We are here in Vama Buzăului, a historic customs region between Walachia in the south and Transylvania in the north.
Here the Teutonic Knights built fortified towers and customs points in the 13th century to collect taxes from those crossing the Carpathian mountains. When they tried to offer the lands to the Pope in Rome, the Hungarian King sent them packing. The lands were too valuable to the crown to be lost to a faraway master.
The village today is quintessentially rural, horses are still used to pull the tree logs cut down for the winter, or the carts full of hay, and even to go from one neighbour to another. Yet, almost everyone has a modern car, the homes have modern bathrooms and kitchens and satellite dishes.
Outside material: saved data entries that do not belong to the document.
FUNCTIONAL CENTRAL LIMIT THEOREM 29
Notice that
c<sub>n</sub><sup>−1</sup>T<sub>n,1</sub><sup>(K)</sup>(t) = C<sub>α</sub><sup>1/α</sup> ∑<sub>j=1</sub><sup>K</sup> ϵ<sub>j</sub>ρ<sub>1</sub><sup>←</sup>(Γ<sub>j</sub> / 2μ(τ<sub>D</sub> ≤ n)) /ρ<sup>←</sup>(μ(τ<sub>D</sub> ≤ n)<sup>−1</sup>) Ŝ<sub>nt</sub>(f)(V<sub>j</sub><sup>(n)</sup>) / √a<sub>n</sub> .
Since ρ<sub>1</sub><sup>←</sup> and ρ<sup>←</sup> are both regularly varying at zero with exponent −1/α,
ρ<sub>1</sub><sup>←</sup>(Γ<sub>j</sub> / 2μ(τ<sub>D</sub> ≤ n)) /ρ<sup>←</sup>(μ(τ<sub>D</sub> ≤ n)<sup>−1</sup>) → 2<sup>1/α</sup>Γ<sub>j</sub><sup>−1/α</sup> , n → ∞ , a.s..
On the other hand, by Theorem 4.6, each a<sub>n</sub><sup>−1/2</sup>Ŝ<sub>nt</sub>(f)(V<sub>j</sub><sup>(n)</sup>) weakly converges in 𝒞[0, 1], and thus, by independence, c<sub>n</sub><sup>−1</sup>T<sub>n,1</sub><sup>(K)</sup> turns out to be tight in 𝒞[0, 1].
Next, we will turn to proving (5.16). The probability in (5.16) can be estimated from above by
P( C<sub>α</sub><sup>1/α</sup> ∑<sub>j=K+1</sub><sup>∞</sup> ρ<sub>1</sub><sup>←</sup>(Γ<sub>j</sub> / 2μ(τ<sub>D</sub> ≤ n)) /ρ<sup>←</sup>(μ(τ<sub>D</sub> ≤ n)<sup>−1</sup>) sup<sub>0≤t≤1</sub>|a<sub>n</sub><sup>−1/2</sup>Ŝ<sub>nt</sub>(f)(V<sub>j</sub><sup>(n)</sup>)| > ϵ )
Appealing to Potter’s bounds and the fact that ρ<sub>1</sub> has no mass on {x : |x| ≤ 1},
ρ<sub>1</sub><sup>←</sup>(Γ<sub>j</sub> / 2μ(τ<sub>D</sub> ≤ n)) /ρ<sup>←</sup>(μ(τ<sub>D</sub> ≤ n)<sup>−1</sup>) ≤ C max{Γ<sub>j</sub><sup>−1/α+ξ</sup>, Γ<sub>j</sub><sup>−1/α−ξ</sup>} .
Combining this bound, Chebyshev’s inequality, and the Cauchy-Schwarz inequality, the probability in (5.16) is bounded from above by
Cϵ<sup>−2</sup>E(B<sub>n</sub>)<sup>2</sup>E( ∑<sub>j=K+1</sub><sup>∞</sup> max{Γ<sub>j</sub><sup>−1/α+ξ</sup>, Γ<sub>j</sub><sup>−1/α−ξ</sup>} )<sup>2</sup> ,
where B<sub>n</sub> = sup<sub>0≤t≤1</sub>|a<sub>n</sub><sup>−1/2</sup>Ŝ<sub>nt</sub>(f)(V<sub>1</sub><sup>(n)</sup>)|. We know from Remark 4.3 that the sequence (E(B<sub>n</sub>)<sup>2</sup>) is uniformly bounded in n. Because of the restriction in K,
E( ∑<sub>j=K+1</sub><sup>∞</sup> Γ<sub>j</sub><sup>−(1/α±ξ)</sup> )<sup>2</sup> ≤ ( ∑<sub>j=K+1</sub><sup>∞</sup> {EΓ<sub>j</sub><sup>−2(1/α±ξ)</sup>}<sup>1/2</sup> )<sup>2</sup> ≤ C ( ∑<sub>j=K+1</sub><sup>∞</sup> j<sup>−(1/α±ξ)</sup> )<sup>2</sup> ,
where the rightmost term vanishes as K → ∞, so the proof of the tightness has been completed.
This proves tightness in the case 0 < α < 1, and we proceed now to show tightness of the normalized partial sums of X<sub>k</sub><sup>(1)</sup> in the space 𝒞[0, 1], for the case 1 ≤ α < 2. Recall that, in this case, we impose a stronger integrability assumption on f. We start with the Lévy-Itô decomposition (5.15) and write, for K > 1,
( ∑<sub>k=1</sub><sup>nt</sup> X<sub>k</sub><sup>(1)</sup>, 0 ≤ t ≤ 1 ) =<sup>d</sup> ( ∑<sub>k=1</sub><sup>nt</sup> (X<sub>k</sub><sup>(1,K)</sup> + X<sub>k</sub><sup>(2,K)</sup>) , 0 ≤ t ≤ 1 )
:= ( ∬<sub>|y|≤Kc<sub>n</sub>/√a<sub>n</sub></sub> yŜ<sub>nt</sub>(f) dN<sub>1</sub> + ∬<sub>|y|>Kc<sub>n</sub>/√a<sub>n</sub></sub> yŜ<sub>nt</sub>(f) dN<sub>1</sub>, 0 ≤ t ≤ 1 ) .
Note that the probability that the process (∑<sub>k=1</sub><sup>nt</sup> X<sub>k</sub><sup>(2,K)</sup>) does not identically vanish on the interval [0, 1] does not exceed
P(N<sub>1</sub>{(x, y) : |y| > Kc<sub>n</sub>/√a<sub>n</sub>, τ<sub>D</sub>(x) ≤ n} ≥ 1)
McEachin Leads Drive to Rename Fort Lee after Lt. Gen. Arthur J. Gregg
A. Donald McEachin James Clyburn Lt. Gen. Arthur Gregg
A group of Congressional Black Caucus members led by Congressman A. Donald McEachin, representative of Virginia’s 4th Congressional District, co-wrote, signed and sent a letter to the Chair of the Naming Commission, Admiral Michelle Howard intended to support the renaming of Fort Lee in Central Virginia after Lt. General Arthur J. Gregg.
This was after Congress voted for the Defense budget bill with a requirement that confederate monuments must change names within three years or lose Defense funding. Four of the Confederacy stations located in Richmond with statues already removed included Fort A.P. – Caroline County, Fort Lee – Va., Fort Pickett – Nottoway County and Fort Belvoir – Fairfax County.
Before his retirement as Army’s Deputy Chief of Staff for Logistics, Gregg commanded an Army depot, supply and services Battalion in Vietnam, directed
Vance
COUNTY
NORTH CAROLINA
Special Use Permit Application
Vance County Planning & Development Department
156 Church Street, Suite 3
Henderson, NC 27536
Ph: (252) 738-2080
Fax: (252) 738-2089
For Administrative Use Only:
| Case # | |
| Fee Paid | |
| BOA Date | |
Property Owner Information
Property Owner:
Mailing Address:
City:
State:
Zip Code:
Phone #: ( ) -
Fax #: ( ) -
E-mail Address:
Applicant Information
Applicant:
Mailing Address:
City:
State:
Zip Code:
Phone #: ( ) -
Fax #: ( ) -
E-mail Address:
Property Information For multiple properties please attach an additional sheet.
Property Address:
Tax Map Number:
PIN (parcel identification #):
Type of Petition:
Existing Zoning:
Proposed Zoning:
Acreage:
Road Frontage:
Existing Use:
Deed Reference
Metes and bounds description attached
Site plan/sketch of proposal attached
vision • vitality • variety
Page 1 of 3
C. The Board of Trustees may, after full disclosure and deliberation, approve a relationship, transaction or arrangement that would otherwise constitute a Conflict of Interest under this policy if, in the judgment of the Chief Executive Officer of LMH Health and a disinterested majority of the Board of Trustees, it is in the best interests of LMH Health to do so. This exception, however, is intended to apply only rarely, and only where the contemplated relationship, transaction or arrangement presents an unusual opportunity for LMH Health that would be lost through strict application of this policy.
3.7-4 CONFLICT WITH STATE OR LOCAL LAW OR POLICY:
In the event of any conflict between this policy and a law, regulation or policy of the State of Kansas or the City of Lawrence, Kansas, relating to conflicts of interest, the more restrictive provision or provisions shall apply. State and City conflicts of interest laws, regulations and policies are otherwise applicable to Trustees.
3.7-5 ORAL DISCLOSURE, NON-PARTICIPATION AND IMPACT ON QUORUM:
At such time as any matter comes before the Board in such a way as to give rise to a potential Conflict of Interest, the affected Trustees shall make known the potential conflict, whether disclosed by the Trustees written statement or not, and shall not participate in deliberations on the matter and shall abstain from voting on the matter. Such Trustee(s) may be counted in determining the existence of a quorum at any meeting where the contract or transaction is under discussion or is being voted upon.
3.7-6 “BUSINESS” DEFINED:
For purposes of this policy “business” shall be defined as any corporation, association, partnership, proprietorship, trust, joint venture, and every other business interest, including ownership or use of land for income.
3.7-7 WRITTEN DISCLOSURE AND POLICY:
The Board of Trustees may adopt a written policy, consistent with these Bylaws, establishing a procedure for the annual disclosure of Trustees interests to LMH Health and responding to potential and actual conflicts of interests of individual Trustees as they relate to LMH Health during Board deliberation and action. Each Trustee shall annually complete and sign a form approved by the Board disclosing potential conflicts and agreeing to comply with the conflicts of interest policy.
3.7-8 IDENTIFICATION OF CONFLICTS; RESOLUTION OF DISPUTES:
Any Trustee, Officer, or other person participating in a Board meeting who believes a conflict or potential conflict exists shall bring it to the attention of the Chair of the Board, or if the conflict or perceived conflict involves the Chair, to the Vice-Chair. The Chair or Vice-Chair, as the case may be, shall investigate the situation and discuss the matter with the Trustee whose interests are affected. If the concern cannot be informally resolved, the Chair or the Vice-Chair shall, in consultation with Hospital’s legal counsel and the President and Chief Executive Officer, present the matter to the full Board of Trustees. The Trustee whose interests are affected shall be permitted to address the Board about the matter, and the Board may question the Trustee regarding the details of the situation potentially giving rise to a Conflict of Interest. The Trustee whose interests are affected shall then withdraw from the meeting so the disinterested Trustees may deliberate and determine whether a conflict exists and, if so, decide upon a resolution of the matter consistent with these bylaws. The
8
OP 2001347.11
In the last few years, the locals have come together in a culinary project called Gastro Local (Local Kitchens) to offer set menus to tourists. If you happen to be in the area and you are hungry, you knock on the door and you’ll be served the speciality menu of the house. You can also book, and I would advise you to, since these local kitchens are now very popular.
I took the filming crew to Mrs. Anca Vlad at Gastro Local, she’s famous for meatball soup, ciorbă de perișoare, and curd cheese doughnuts served with sour cream and blackcurrant jam, called papanași.
Her husband, Vito, is Sicilian, looking strikingly like Al Pacino in The Godfather. He fell in love with Anca and Romania and is now helping in the family business. ‘Irrrina’, he said, ‘Sicily has mountains and forests but not like here. When I saw this place, I didn’t want to leave.’ ‘Sicilian dolci buonissimi’ I said trying to speak Italian. ‘Si ma..’ Romanian papanași the way Anca makes them are the best.
If you go from Bucharest to the Saxon villages in Transylvania, choose to go through Vama Buzăului and use Google Maps to eat at one of the many Local Kitchens in this valley, and start with Mrs. Anca.
Both recipes are in my book ‘Carpathia’ but it’s only in Vama Buzaului that you will find Mrs. Anca’s version.